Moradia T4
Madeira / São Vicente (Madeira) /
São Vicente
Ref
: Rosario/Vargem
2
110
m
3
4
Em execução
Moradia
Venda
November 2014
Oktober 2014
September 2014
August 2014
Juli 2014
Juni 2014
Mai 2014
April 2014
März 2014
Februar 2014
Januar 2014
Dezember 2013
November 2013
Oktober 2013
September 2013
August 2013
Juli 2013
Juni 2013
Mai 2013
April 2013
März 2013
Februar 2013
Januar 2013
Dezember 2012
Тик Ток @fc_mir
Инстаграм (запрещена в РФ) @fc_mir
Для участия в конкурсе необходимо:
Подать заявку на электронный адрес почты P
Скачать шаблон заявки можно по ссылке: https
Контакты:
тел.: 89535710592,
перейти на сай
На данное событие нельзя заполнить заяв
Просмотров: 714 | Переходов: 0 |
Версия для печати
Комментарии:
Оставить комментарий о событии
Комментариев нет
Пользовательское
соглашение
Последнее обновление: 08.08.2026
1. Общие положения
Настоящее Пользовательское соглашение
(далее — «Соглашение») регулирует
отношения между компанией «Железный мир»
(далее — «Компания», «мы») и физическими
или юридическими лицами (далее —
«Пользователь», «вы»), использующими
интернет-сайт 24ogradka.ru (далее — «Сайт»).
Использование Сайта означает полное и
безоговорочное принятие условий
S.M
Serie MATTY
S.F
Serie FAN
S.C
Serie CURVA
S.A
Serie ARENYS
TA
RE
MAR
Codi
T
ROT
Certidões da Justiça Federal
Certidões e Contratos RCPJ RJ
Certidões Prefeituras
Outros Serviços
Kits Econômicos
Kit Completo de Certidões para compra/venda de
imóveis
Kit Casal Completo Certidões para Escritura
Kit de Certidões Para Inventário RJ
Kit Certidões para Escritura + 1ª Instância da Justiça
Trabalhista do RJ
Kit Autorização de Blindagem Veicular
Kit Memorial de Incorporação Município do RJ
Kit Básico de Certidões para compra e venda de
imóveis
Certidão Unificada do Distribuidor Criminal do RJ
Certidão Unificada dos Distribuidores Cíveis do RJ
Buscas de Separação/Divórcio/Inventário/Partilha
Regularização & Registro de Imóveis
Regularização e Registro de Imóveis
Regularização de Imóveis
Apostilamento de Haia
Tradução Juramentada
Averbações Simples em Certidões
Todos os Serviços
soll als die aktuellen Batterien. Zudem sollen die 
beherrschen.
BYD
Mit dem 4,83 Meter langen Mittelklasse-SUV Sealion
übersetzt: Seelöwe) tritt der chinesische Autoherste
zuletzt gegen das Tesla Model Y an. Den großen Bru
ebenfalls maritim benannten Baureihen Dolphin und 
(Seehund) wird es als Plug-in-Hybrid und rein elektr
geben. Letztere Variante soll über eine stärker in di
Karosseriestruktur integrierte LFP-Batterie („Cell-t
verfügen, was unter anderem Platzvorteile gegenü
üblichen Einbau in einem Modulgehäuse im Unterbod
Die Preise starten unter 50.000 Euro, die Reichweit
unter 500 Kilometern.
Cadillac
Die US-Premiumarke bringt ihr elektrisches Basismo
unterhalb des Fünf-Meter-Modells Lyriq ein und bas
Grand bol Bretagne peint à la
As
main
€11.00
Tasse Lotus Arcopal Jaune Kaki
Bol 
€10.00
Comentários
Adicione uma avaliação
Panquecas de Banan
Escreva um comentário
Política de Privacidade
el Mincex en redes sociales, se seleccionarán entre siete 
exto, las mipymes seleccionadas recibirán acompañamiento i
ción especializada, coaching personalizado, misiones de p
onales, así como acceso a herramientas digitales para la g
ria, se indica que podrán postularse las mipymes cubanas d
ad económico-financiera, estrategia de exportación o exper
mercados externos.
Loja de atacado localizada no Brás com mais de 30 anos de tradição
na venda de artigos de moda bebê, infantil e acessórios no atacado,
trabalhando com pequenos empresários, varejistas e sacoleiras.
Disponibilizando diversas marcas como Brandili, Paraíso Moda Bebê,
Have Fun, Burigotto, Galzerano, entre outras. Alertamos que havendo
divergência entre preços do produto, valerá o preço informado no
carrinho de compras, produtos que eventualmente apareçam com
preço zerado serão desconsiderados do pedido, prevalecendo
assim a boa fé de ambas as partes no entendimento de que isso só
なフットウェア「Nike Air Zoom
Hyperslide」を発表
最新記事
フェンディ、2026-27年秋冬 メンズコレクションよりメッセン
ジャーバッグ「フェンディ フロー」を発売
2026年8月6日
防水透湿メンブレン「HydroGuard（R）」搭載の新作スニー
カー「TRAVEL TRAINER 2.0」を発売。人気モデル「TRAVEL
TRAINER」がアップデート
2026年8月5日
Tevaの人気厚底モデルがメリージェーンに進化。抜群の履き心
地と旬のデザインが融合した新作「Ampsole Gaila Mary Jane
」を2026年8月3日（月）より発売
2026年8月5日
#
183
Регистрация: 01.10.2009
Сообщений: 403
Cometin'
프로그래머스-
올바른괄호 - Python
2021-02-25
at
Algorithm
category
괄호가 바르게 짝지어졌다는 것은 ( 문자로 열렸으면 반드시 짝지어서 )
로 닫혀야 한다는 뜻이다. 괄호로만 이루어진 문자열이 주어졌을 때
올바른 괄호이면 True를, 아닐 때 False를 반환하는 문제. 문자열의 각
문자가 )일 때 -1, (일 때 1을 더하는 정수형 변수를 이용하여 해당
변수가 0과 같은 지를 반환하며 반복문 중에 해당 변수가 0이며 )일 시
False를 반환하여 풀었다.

**Instructions for the task:** Return, from the data, each line where the string "soll" occurs.

**Result of this exercise:**
soll als die aktuellen Batterien. Zudem sollen die 
geben. Letztere Variante soll über eine stärker in di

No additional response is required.